Why is it that righties aren't being killed by gun violence?

We've got Tiller the Killer (per Bill O.) killed by someone who the righties says was not influenced by their non-stop demonization. How about that one?

Fucking right-wing bastards.
 
at what point did inciteful become a word?
1971, apparently.

Although you won’t find the word in standard dictionaries, the Oxford English Dictionary has an entry that defines it this way: “Liable to rouse to passion; provocative.”

The earliest OED citation is from a 1971 case in the Federal Supplement, a collection of US court opinions:

“The public mutilation of the flag is an act which is likely to elicit a violent response from many who observe such acts. The Supreme Court has clearly recognized the inciteful impact of flag desecration.”

In a more entertaining citation, a 1984 issue of The Listener, a now defunct BBC magazine, refers to the provocative Diana Rigg as “terribly sexy and coolly inciteful.”
 
I thought this was going to be a thread about which side of the pants you men put your thingees on.
 
I thought this was going to be a thread about which side of the pants you men put your thingees on.

Left, can't help it.
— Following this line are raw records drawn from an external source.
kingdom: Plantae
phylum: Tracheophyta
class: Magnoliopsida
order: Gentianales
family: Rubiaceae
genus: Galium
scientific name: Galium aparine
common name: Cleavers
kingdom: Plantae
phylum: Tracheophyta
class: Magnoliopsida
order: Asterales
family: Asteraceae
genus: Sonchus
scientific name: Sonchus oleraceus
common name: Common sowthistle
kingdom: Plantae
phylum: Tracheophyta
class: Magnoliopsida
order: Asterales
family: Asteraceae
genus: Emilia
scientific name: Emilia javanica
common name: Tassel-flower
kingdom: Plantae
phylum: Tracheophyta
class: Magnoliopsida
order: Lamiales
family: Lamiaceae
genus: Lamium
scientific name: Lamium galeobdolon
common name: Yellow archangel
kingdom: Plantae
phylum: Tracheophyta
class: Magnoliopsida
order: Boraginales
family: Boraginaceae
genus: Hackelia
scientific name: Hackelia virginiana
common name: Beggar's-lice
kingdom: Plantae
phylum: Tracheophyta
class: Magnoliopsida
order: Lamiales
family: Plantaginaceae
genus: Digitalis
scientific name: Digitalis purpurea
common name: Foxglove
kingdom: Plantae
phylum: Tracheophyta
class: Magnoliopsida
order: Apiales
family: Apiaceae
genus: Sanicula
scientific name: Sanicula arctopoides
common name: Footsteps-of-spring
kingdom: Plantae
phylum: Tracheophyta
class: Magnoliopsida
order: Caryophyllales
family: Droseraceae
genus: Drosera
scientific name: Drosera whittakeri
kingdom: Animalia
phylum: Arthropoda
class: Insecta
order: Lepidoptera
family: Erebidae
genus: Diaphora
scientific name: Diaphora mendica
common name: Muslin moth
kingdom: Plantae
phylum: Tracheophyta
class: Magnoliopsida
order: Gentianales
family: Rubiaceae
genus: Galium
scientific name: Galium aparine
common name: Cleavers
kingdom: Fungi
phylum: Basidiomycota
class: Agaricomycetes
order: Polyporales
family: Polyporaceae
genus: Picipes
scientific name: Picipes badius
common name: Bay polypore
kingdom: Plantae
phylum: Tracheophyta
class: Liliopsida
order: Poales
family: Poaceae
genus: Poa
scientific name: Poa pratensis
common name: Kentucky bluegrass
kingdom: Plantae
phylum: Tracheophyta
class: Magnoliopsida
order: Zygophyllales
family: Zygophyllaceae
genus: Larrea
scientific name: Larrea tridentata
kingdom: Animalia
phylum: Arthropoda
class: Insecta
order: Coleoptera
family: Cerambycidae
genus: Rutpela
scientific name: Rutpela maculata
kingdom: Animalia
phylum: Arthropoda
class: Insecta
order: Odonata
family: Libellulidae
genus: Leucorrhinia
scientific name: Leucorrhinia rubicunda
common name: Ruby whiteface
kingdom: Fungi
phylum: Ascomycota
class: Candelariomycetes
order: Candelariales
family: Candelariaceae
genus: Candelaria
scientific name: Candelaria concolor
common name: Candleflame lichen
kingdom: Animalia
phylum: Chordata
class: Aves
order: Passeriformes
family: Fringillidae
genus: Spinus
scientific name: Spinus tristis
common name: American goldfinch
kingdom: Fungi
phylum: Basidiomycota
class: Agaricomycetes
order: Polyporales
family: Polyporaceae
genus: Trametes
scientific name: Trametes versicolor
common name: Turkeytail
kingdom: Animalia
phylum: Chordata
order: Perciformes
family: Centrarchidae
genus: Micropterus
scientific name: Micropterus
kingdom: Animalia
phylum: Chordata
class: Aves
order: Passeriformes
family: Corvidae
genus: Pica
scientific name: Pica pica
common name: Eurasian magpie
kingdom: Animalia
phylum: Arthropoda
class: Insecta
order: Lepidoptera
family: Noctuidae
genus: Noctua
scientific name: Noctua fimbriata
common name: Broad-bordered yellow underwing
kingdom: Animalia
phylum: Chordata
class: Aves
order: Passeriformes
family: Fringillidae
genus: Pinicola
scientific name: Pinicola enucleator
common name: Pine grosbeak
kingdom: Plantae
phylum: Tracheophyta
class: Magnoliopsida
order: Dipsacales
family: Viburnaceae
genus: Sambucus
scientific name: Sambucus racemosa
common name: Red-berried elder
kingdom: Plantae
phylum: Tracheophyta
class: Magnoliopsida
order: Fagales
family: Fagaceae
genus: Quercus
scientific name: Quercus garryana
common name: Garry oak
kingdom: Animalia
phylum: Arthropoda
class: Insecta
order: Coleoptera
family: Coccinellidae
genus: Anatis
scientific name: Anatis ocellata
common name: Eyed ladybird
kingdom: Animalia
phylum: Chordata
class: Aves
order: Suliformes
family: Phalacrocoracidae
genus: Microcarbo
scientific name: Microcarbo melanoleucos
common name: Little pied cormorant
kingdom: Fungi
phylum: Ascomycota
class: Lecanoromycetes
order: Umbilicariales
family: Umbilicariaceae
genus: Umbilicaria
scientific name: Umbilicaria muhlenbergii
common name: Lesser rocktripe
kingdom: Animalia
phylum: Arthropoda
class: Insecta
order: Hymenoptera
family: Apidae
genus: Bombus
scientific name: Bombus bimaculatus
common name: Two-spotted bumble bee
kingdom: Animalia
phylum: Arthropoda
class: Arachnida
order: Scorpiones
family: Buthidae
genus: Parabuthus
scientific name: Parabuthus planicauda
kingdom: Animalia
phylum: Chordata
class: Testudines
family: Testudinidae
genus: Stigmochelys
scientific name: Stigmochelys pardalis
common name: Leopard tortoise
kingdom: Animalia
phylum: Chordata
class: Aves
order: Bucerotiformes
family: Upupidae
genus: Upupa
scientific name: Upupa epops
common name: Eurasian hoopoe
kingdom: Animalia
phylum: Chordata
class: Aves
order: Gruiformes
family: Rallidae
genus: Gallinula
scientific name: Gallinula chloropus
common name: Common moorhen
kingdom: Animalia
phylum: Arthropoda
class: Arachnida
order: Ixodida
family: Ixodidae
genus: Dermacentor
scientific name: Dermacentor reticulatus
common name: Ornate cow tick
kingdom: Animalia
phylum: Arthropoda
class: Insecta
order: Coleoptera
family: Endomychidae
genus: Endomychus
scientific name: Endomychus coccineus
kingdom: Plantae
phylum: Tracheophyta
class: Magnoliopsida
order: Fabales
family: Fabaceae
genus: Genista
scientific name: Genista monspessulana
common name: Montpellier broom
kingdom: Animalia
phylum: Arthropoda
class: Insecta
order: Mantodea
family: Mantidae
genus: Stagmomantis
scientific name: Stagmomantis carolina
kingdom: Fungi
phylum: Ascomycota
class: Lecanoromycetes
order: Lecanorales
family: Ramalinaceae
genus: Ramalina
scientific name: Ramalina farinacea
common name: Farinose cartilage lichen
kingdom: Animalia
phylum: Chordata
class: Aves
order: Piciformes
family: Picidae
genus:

My left ball hangs lower and the cock has no choice but to follow.
 
Left, can't help it. My left ball hangs lower and the cock has no choice but to follow.

I am strangely fascinated with how you men hang your dangly bits.

I would like to details from everyone on how you hang. Thank you in advance.
 
Sarah Palin, the cunt, posts a map on her site with a target on the Congresswoman that was shot today.

Do you think these two actions are a coincidence?

the FBI will confiscate Loughner's hard drive and discover if he visited Palin's " site " or not .
and you'll ignore the findings of course when it turns out he didn't .
 
I have no preference, but I would like to know for all the men here. I will assign you fun nicknames after I learn your preference.

I swing to the right. I could put it the other way, but it feels "off" if it gets stiff in that direction. Although when in "action" it masts straight on quite good. :D

Also, I'm right-handed, but I bop my baloney with my left hand. Funny how the brain works the rest of the body, innit?
 
I swing to the right. I could put it the other way, but it feels "off" if it gets stiff in that direction. Although when in "action" it masts straight on quite good. :D

Also, I'm right-handed, but I bop my baloney with my left hand. Funny how the brain works the rest of the body, innit?

See? This is the kind of intelligence I love knowing. I've just assigned you the nickname Hot Lefty Baloney.
 
See? This is the kind of intelligence I love knowing. I've just assigned you the nickname Hot Lefty Baloney.

Ha! I'm liking that, for some bent reason!

What about you? Do you gots a naughty nick? Should I assign you as "Princess Cream Melons?" :D
 
AP characterizes him, according to classmates, as a stoner far-lefty who creeped everyone out. The knee-jerk blame of Palin is going to serve to elevate her and make her sympathetic in the end.

Crazy people are crazy people. That goes for Muslim radicals and stoner murderers.
 
Ha! I'm liking that, for some bent reason!

What about you? Do you gots a naughty nick? Should I assign you as "Princess Cream Melons?" :D

Shit, I wish I could remember the nickname Sonny had for me. Was it Hot Tits? I cannot remember. And he keeps trying to get this thread back on track. Whatev. I bet he hangs to the right.